The atmosphere is joyful and the women’s youyous can be heard as soon as the seminarians enter the church. Some of these women wear Qaraqosh’s traditional outfit, bringing bright colors to the crowd. Their joy is infectious. “God bless you”, whispers one of them to our Brotherhood with Iraq team invited for the occasion. Despite the community’s hardship during these past two years in exile, there is hope and joy in the air, and it shows in the carefully prepared ceremony. The choir, in particular, accompanied the crowd’s fervor with songs for several voices answering to one another.
Two rows of deacons and assistant deacons, as well as a large number of priests, are gathered around the three future priests. Mgr Gregoire Saliba, Syriac Orthodox bishop emeritus, is here too. The Mass is celebrated by Mgr Petros Mouche, archbishop of Mosul in exile in Erbil, whose superb vestments add to the solemnity of the event.
In the Syriac Catholic church, ordinations take place between the Consecration and the Communion, at the beginning of Mass. It is the main difference with the Latin Rite. Indeed, they wait for the Holy Spirit to come upon the Host (transubstantiation comes through the Holy Spirit in the Syriac Rite). A song during which deacons and priests answer to one another is the invocation to the Holy Spirit. Thus, all gifts of the Holy Spirit are called upon.
After the consecration, the three young men kneel in front of the altar. As the choir launches into a song, the bishop moves toward the first future priest, singing too, and hides him under his chasuble while saying the prayer. It means that the Church gives life, to each individual personally.
Contrary to the Latin Rite, anointing isn’t used: it is received during baptism, only once in an individual’s life. The bishop’s laying-on of hands is enough for the ordination.
Then the new priests receive the garments they will need as well as one chalice, before blessing the incense and incensing their bishop and the whole congregation.
At the end of Mass, they are given a triumphant welcome by their families and friends, to thunderous applause, youyous and a shower of candy. The entire congregation rushed to hug and congratulate the three new priests, whose exhausted faces where nonetheless intensely happy. For one morning, exile was forgotten and all hardship overcome. Tangible grace and hope brought Christians to the days they were home.

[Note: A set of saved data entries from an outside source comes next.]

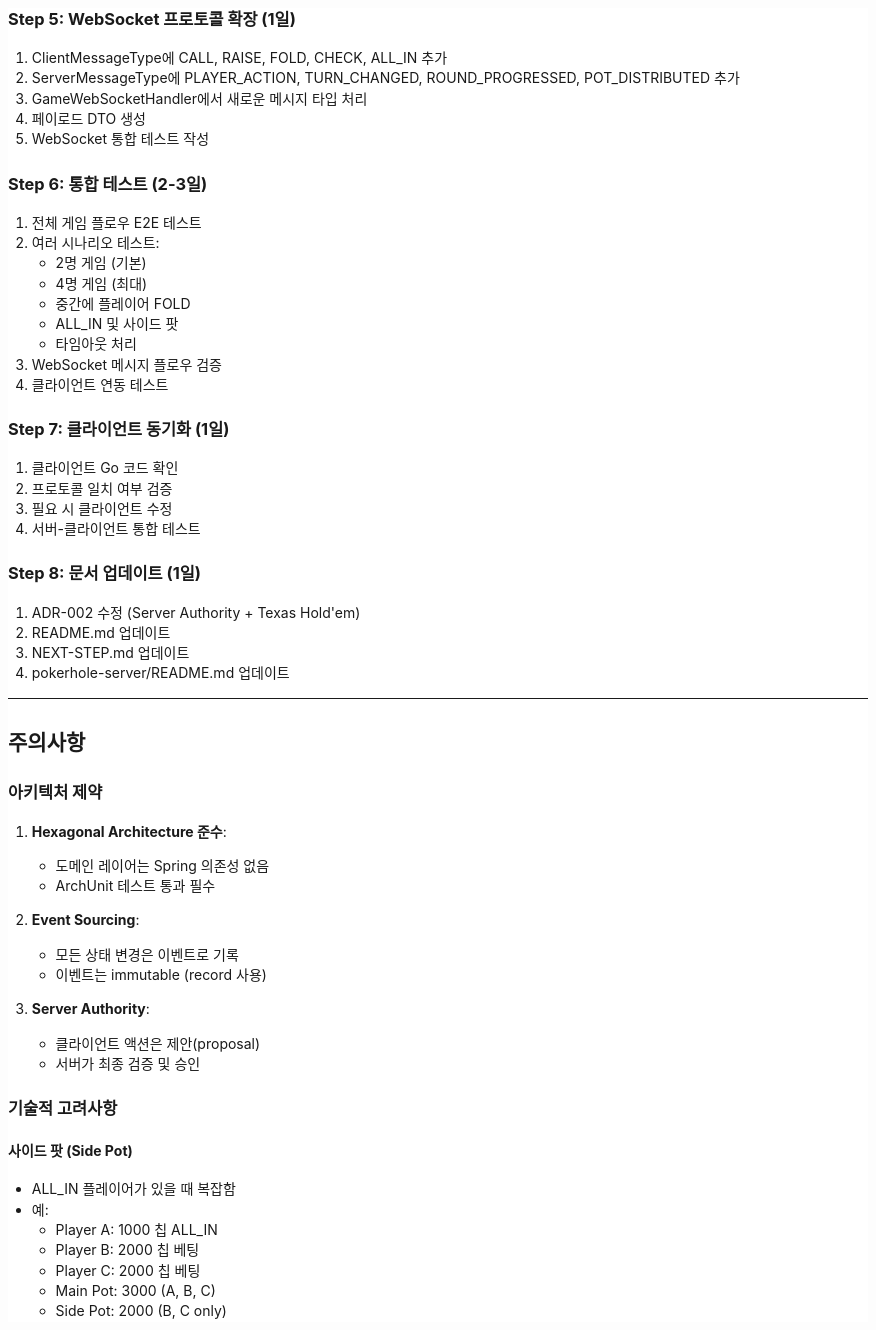 ### Step 5: WebSocket 프로토콜 확장 (1일)
1. ClientMessageType에 CALL, RAISE, FOLD, CHECK, ALL_IN 추가
2. ServerMessageType에 PLAYER_ACTION, TURN_CHANGED, ROUND_PROGRESSED, POT_DISTRIBUTED 추가
3. GameWebSocketHandler에서 새로운 메시지 타입 처리
4. 페이로드 DTO 생성
5. WebSocket 통합 테스트 작성

### Step 6: 통합 테스트 (2-3일)
1. 전체 게임 플로우 E2E 테스트
2. 여러 시나리오 테스트:
   - 2명 게임 (기본)
   - 4명 게임 (최대)
   - 중간에 플레이어 FOLD
   - ALL_IN 및 사이드 팟
   - 타임아웃 처리
3. WebSocket 메시지 플로우 검증
4. 클라이언트 연동 테스트

### Step 7: 클라이언트 동기화 (1일)
1. 클라이언트 Go 코드 확인
2. 프로토콜 일치 여부 검증
3. 필요 시 클라이언트 수정
4. 서버-클라이언트 통합 테스트

### Step 8: 문서 업데이트 (1일)
1. ADR-002 수정 (Server Authority + Texas Hold'em)
2. README.md 업데이트
3. NEXT-STEP.md 업데이트
4. pokerhole-server/README.md 업데이트

---

## 주의사항

### 아키텍처 제약
1. **Hexagonal Architecture 준수**:
   - 도메인 레이어는 Spring 의존성 없음
   - ArchUnit 테스트 통과 필수

2. **Event Sourcing**:
   - 모든 상태 변경은 이벤트로 기록
   - 이벤트는 immutable (record 사용)

3. **Server Authority**:
   - 클라이언트 액션은 제안(proposal)
   - 서버가 최종 검증 및 승인

### 기술적 고려사항

#### 사이드 팟 (Side Pot)
- ALL_IN 플레이어가 있을 때 복잡함
- 예:
  - Player A: 1000 칩 ALL_IN
  - Player B: 2000 칩 베팅
  - Player C: 2000 칩 베팅
  - Main Pot: 3000 (A, B, C)
  - Side Pot: 2000 (B, C only)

The priests of the displaced community are spread in three areas of Kurdistan. Rony, like his two other brother priests, will be assigned to all parishes connected to Mart Shmoni. They belong to Ankawa’s priest community, and will be available for all kinds of missions and services in the community.
“These ordinations are for me the sign of a living Church, who continues to give hope, says Mgr Petros Mouche, delighted, who had to flee Qaraqosh with his entire congregation two years ago because of ISIS. We have had two new seminarians last years, and one the year before. It is a bit less than before because life is hard… But despite the hardship we are going through, our diocese is rich in priestly vocations.”